» DOCUMENT PASSAGE:
....
15.10 - Trick To Avoid Integration

Sometimes taking the integral is not an easy task. We do have some tools, however, to help avoid some of them. Let's take a look at an example.

Suppose we have a random variable, \(X\), that has a Gamma distribution and we want to find the Moment Generating function of \(X\), \(M_X(t)\). There is an example of how to compute this in the notes but let's try it another way.

\(\begin{align*}  M_X(t)&=\int_0^\infty \frac{1}{\Gamma(\alpha)\beta^\alpha} x^{\alpha-1}e^{-x/\beta}e^{tx}dx\\ & = \int_0^\infty \frac{1}{\Gamma(\alpha)\beta^\alpha} x^{\alpha-1}e^{-x\left(\frac{1}{\beta}-t\right)}dx \end{align*}\)

Let's rewrite this integral, taking out the constants for now and rewriting the exponent term.

\(\begin{align*}  M_X(t)&= \frac{1}{\Gamma(\alpha)\beta^\alpha}\int_0^\infty x^{\alpha-1}e^{-x\left(\frac{1}{\beta}-t\right)}dx\\ & =\frac{1}{\Gamma(\alpha)\beta^\alpha}\int_0^\infty x^{\alpha-1}e^{-x\left(\frac{1-\beta t}{\beta}\right)}dx\\ & = \frac{1}{\Gamma(\alpha)\beta^\alpha}\int_0^\infty x^{\alpha-1}e^{-x/\left(\frac{\beta}{1-\beta t}\right)}dx\\ & = \frac{1}{\Gamma(\alpha)\beta^\alpha}\int_0^\infty g(x)dx \end{align*}\)
....
» DATA FOR THE TASK:

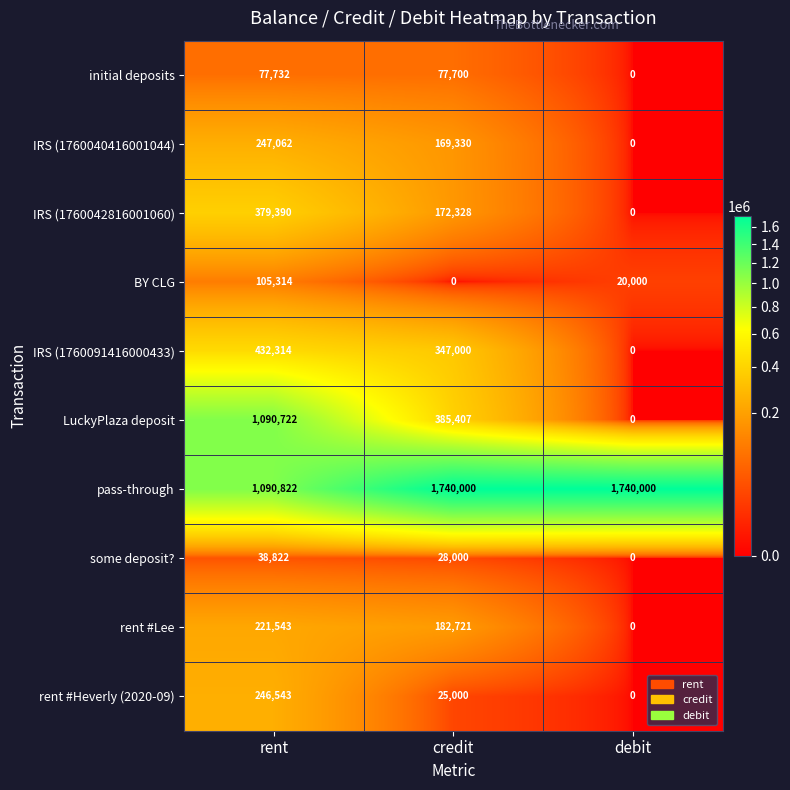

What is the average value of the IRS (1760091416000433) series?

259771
....
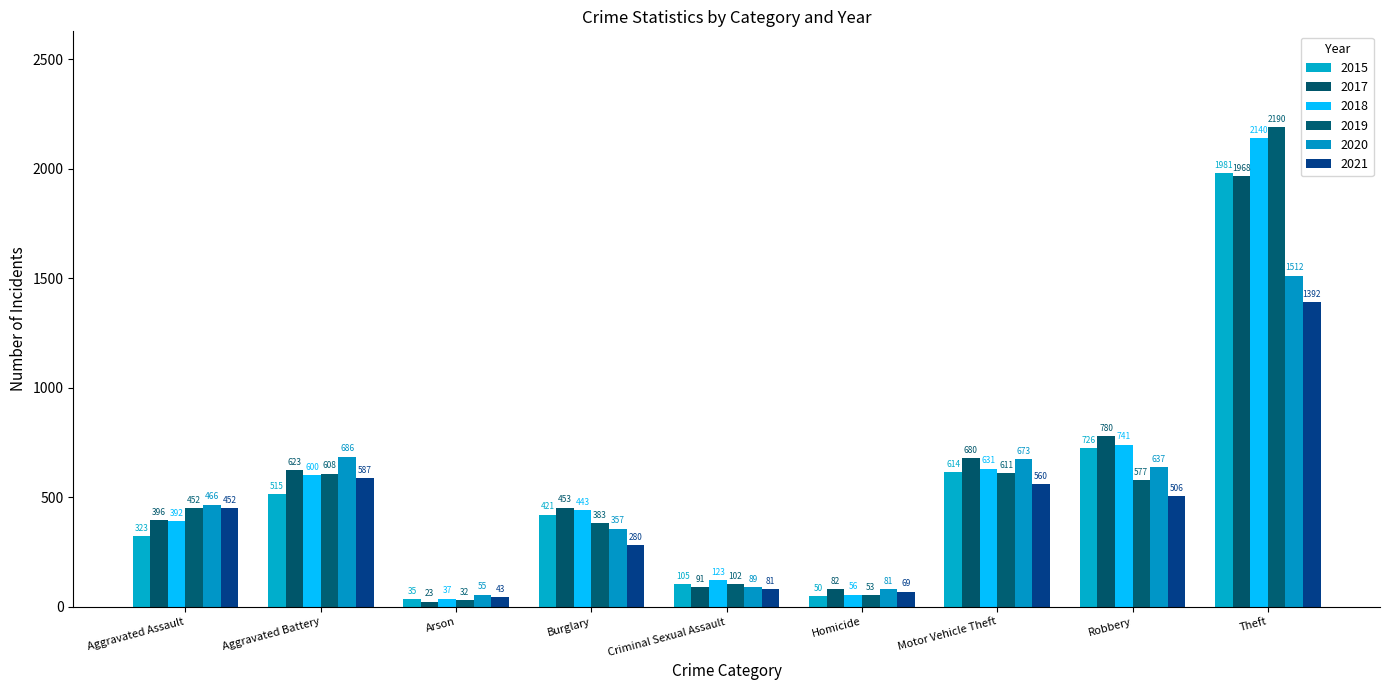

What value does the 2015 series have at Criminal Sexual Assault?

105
....
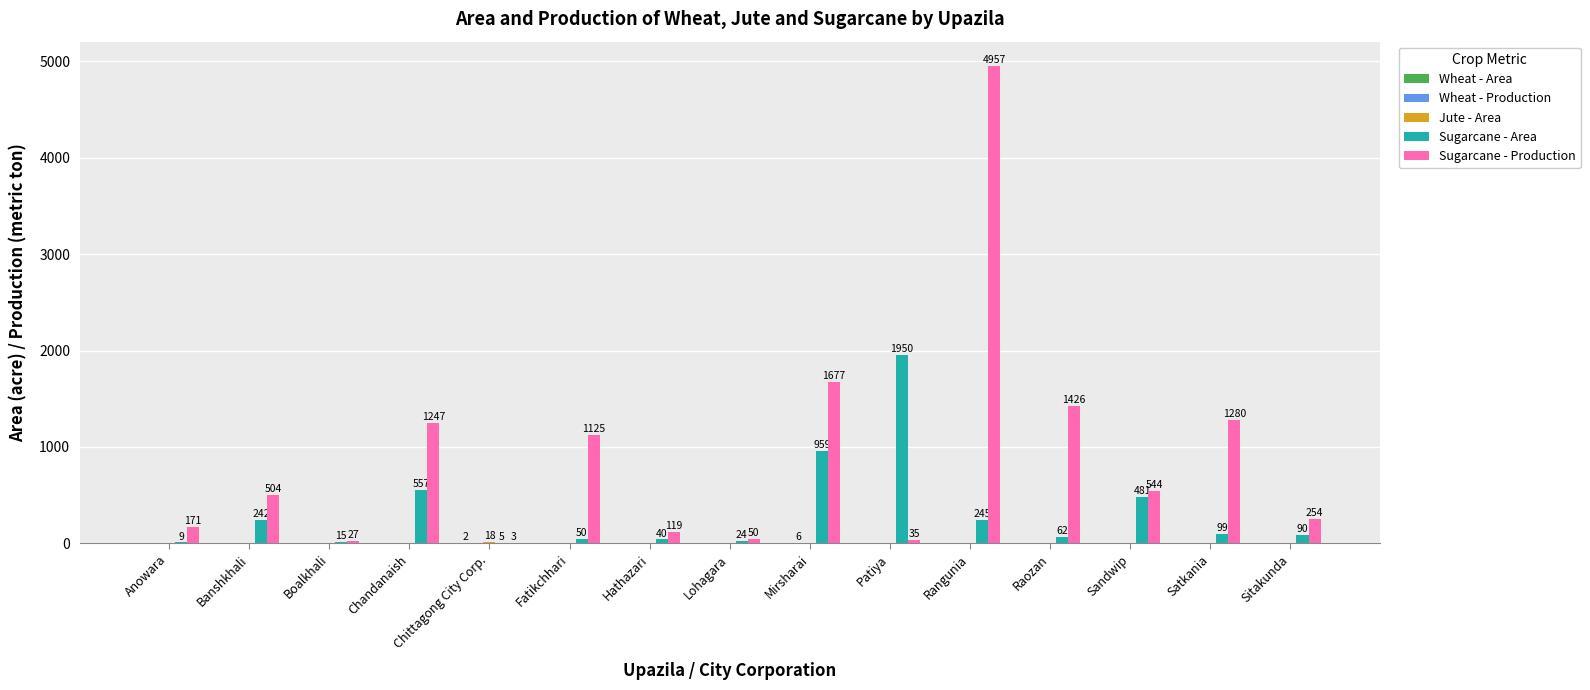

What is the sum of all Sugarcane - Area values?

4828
....
» EXERCISE SET:
(a) Pull out every line of the listing that contains the string "What", and copy each one.
(b) Continue the passage on finding the Gamma moment generating function without integration, starting right after the last line shown.

» TASK RESPONSES:
(a)
What is the average value of the IRS (1760091416000433) series?
What value does the 2015 series have at Criminal Sexual Assault?
What is the sum of all Sugarcane - Area values?

(b)
When we rewrite it this way, the term under the integral, \(g(x)\), looks almost like a Gamma density function with parameters \(\alpha\) and \(\beta^*=\dfrac{\beta}{1-\beta t}\). The only issues that we need to take care of are the constants in front of the integral and the constants to make \(g(x)\) a gamma density function.

To make \(g(x)\) a Gamma density function, we need the constants. Therefore, we need a \(\dfrac{1}{\Gamma(\alpha)}\) term and a \(\dfrac{1}{(\beta^*)^\alpha}\) term. We already have the first term, so lets rewrite the function.

\(M_X(t)=\frac{1}{\beta^\alpha}\int_0^\infty \frac{1}{\Gamma(\alpha)}x^{\alpha-1}e^{-x/\left(\frac{\beta}{1-\beta t}\right)}dx\)

All that is left is the \(\dfrac{1}{(\beta^*)^\alpha}\).

\(\frac{1}{(\beta^*)^\alpha}=\frac{1}{\left(\frac{\beta}{1-\beta t}\right)^\alpha}=\frac{\left(1-\beta t\right)^\alpha}{\beta^\alpha}\)

We have the denominator term already. Lets rewrite just for clarity.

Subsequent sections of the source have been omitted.